The Localization Manager's Team - If You're Lucky

How many of you out there in L10n-Blog land get support from other internal groups?

A long time ago my boss told me why it's important to be a complete zealot about localization, especially in an organization that is new to the process.

"For people in general and engineers in particular," he observed, "localization is interesting only once: The first time. After that, they're just humoring you."

I've kept that in mind as I take off like a street fighter with most clients, eager to ride the wave of novelty that accompanies the prospect of going global. Product managers brief me up one side and down the other, in-country partners promise to devote legions of in-house staff to testing the product the minute it's ready, and QA resources jump at the chance to configure localized test benches.

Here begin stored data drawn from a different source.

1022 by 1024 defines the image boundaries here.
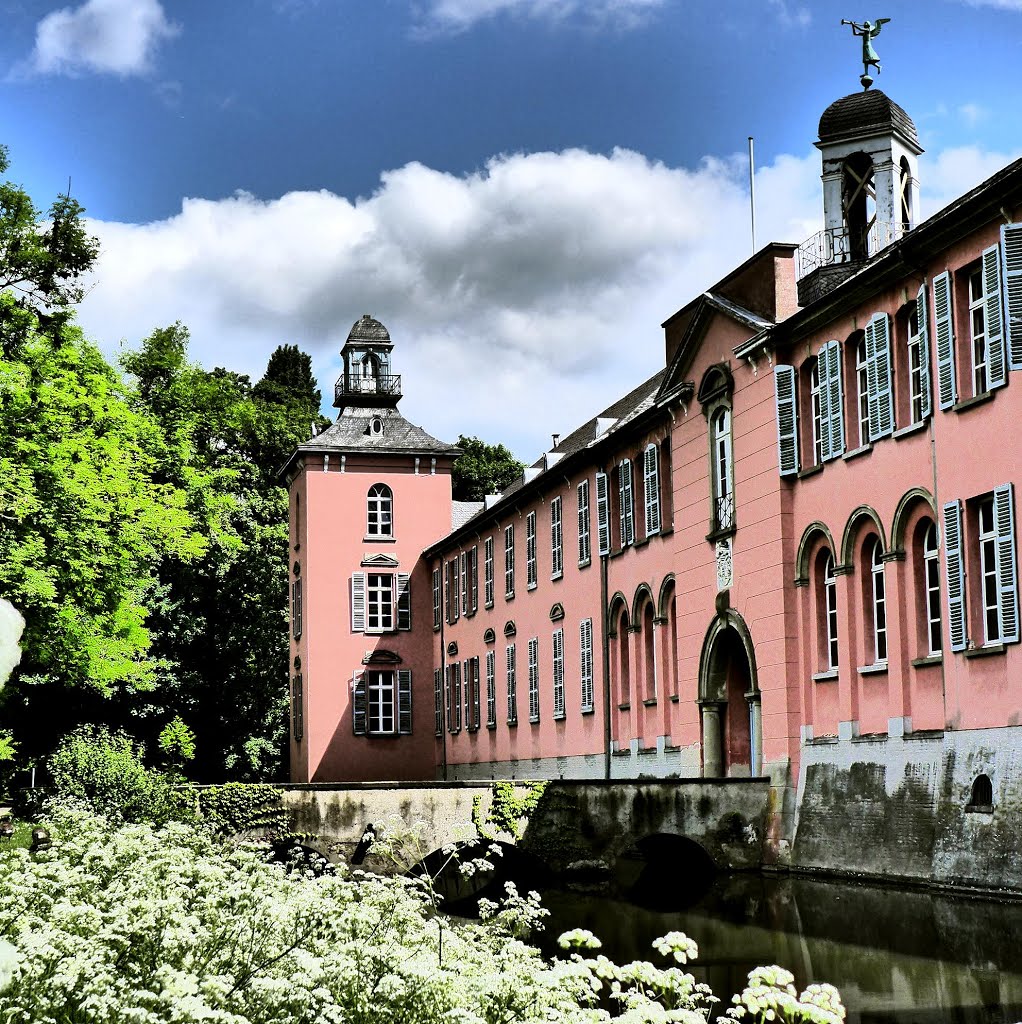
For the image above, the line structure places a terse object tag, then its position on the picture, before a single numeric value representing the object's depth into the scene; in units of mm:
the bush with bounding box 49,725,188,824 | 24859
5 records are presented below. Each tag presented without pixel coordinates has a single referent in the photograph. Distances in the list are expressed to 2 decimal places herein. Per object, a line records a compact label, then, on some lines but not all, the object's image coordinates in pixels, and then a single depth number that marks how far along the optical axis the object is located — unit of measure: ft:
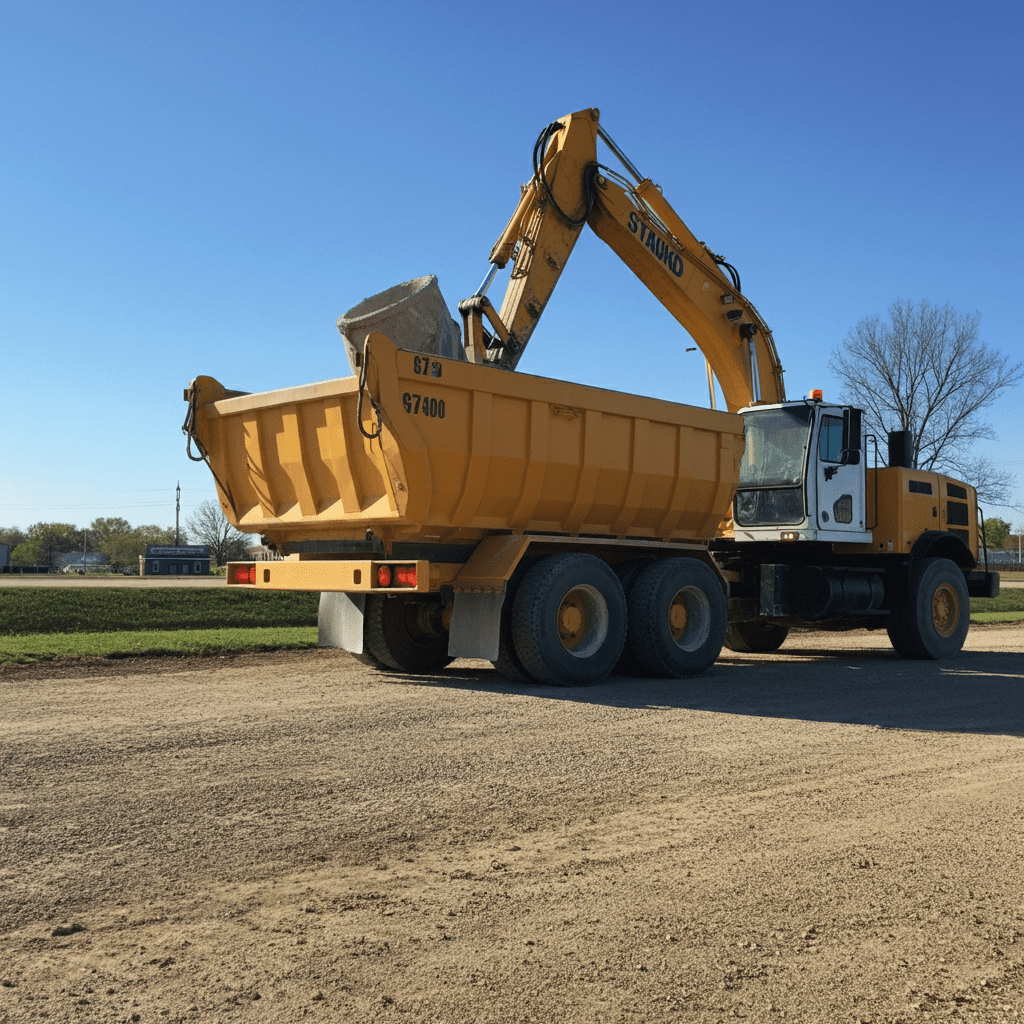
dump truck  29.58
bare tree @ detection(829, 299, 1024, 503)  125.80
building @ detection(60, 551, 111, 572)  346.13
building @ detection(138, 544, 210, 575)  227.40
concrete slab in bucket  30.30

At the water-cooler level, employees want to connect me with their cousins who are studying French and would love to proofread the manuals, or with their former co-workers in Japan who would make excellent beta testers. Naturally, I diplomatically avoid these golden opportunities, but I appreciate how high spirits can run at the outset.

In time, though, product managers stop returning phone calls, in-country partners run out of time, and QA leads are unexpectedly besieged by other priorities. (In one memorable instance, after I had explained to the QA manager the relatively paltry need for a few machines and 10 person-hours of testing per week for 4 weeks, she replied, "Oh, we'll have no part of that," and walked away.)

It's not so tiresome when my task is simply to get a localized product out the door; in that case, I work things out on my own to achieve that goal, since I know the process from end to end. But if clients hire me to build teams and to put procedures in place for localization, the expectation is different, and people know it's an edict from above. I need stick and carrot for engagements like that. That's more like a, well, a job.